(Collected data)
-=-=-

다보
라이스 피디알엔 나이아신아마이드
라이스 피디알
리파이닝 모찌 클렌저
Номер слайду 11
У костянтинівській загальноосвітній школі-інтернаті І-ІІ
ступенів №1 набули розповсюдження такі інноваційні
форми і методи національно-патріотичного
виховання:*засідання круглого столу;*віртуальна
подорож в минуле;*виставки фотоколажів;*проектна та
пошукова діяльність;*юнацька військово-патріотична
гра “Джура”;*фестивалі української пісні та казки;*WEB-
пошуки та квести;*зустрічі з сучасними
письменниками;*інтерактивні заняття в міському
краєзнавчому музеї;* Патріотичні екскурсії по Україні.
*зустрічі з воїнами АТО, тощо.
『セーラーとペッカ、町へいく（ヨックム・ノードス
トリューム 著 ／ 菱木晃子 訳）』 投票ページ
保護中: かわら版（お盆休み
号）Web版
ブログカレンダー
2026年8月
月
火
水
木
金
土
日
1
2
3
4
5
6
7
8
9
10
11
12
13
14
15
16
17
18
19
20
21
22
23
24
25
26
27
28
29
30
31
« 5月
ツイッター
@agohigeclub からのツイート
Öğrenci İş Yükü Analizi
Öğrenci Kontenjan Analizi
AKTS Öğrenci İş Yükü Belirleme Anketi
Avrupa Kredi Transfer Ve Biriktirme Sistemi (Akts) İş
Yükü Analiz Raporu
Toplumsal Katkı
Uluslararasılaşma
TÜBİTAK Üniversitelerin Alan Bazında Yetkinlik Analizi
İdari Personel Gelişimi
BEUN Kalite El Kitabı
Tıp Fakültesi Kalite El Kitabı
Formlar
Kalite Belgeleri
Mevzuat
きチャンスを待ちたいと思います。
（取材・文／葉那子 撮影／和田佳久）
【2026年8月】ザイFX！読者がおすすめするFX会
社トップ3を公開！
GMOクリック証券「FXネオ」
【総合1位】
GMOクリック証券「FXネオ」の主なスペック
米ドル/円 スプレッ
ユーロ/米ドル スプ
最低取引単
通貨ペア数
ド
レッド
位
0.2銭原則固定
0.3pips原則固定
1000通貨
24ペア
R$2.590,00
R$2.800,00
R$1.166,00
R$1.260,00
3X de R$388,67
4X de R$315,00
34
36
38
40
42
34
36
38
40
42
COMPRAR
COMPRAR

-=-=-

What to do
List every line above that contains the string "Kalite", copying each one in full.

Output for this exercise
BEUN Kalite El Kitabı
Tıp Fakültesi Kalite El Kitabı
Kalite Belgeleri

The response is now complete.